Parks Library Architectural History

Construction began on the Iowa State College Library in April of 1923, at an estimated cost of $400,000. The firm of Proudfoot, Bird and Rawson designed the original building in a classic revivalist style. Sugarman Construction finished building the library in 1925.

Brooks-Borg, a successor firm of the original architects, designed two additions to the original library. In 1961, the Howard Thomas Construction Company built the addition to the north*. In 1969, the Weitz company built the addition to the west.

In 1983, Charles Herbert and Associates designed the most recent addition. Story County Construction completed construction that same year.
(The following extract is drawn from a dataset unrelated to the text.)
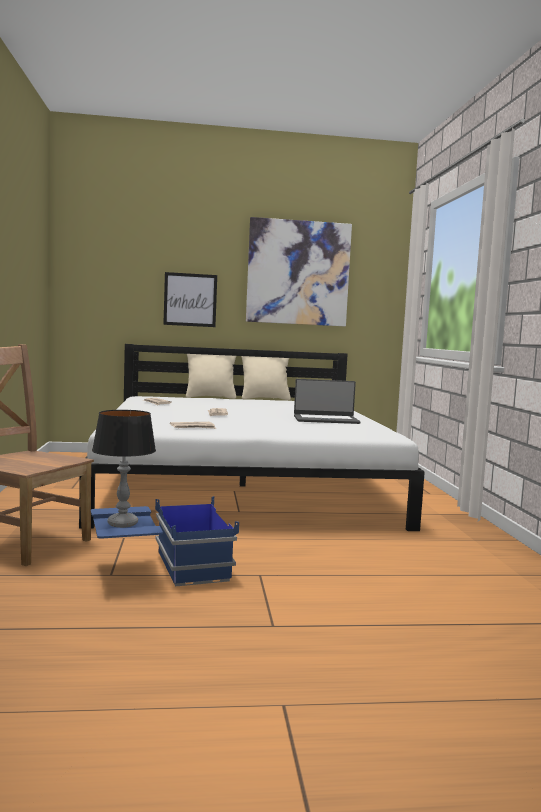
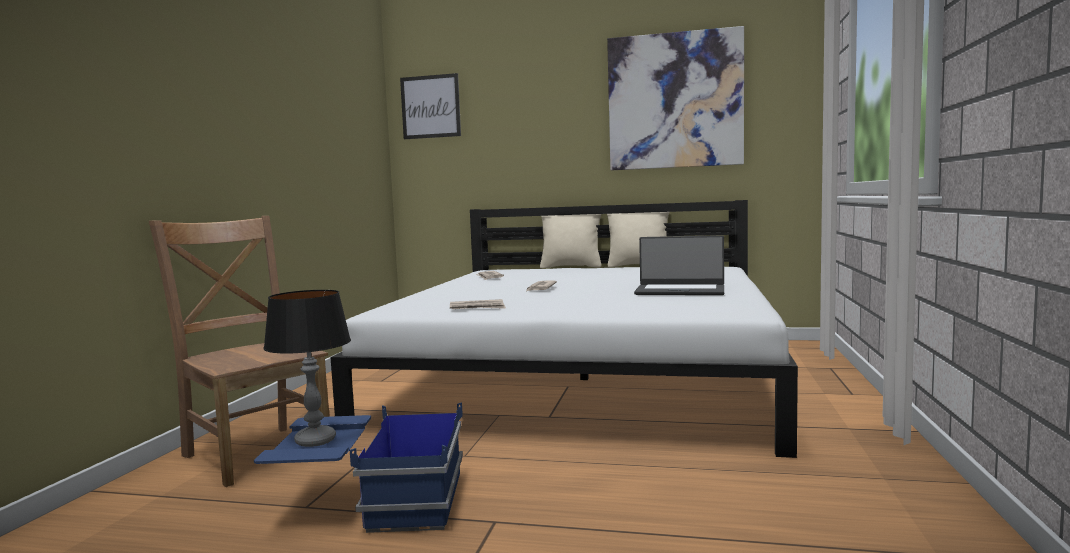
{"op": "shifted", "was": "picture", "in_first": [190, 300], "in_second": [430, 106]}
The design integrates the traditional limestone facade of the original building and interior spaces of the library with a large south facing addition featuring a glass curtain wall providing panoramic views of campus from every floor. The library is 325,488 total square feet.

In 1984, the building was named the William Robert Parks and Ellen Sorge Parks Library after the university's eleventh president and his wife.

Before 1925, Old Main first held the collections from 1868 to 1892. In 1892 they moved to Morrill Hall. In 1914, the collections relocated to what is now Beardshear Hall (then known as Central Hall).

 

Photograph of a large windowed wall with sunlight peeking in and students seated by the wall taken from stairs in the library.